**GIVEN TASK 1:** In the valve passage, what is the lift lever mechanically connected to?
**GIVEN TASK 2:** Please say whether each statement agrees with the valve passage, answering yes or no and quoting the words that decide it: (a) The switching valve mechanism 3B has two output ports connected to the tilt cylinder. (b) Port P communicates with the steering operation auxiliary circuit. (c) No more than two switching valve mechanisms can be attached.

**PASSAGE:**
** START **

The priority valve mechanism 2 is structured such that various kinds of valves, such as a priority valve main body 23 or the like, are integrally assembled into a main body 22 which includes hydraulic paths therein, and has a priority flow dividing function for dividing a flow of the supplied operating liquid into a priority flow and a surplus flow. The priority valve mechanism 2 includes a port P as an inlet for high pressure operating oil discharged from a hydraulic pump, not shown; a tank port T2 communicating with a tank, not shown; and a port PF which communicates with a steering operation auxiliary circuit, not shown, and primarily discharges the operating oil necessary at the time of steering operation.
The switching valve mechanisms 3A and 3B are formed such that switching valves 31A and 31B in a three-input and three-output system are integrally assembled into valve sections 32A and 32B including hydraulic paths therein. One of the switching valve mechanisms, that is, the switching valve mechanism 3A, includes an output port A1 connected to the lift cylinder LS. In the switching valve 31A, the lift lever LL is mechanically connected to an operation end portion 34A thereof, and inner paths are changed by a manual operation of the lift lever LL to project and retreat the lift cylinder LS. The other switching mechanism 3B includes two output ports A2 and B2 respectively connected to the tilt cylinder TS. In the switching valve 31B, the tilt lever TL is mechanically connected to an operation end portion 34B thereof, and inner paths are switched by a manual operation of the tilt lever TL to project or retreat the tilt cylinder TS. In this embodiment, as shown in FIG. 1, the switching mechanisms 3A and 3B are laminated and stacked on the priority valve mechanism 2. Incidentally, in accordance with a number of actuators, such as cylinders, three or more switching valve mechanisms 3A and 3B can be attached.

** END **

**SUPPLIED DATA:**
** START **

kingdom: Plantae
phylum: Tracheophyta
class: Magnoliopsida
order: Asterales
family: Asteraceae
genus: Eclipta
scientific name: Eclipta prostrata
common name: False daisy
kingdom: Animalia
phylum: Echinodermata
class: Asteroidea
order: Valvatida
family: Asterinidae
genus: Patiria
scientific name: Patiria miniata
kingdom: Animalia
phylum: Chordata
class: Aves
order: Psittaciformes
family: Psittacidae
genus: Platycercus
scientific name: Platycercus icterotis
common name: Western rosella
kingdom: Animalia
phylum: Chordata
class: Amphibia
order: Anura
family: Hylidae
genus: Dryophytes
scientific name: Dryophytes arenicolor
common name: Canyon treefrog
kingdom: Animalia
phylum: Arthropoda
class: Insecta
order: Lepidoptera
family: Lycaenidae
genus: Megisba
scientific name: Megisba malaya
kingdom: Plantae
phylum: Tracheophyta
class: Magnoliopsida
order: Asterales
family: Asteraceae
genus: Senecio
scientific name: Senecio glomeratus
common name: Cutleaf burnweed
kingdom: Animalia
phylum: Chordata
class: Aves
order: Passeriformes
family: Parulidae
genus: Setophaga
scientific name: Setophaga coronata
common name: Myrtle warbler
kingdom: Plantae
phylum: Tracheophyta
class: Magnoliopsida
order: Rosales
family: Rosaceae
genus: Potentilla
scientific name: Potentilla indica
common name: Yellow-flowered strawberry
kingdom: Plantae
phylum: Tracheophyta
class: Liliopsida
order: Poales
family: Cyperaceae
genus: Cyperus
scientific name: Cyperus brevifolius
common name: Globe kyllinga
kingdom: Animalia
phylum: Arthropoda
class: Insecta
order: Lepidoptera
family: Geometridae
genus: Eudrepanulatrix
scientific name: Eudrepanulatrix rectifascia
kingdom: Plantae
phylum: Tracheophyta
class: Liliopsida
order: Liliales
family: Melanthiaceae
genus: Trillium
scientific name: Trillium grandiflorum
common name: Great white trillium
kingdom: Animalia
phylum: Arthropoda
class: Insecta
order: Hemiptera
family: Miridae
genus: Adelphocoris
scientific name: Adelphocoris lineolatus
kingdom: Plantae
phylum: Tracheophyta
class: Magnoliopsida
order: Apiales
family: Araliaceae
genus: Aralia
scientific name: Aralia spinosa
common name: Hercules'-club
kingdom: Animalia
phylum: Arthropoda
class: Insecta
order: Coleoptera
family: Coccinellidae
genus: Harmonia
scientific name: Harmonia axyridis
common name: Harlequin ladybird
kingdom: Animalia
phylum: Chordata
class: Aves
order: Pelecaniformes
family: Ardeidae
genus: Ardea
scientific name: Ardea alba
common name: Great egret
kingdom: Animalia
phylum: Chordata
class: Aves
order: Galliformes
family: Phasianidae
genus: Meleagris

** END **

**TASK RESULT 1:** The operation end portion 34A of the switching valve 31A.

**TASK RESULT 2:**
(a) Yes: "two output ports A2 and B2 respectively connected to the tilt cylinder TS."
(b) No: "a port PF which communicates with a steering operation auxiliary circuit."
(c) No: "three or more switching valve mechanisms 3A and 3B can be attached."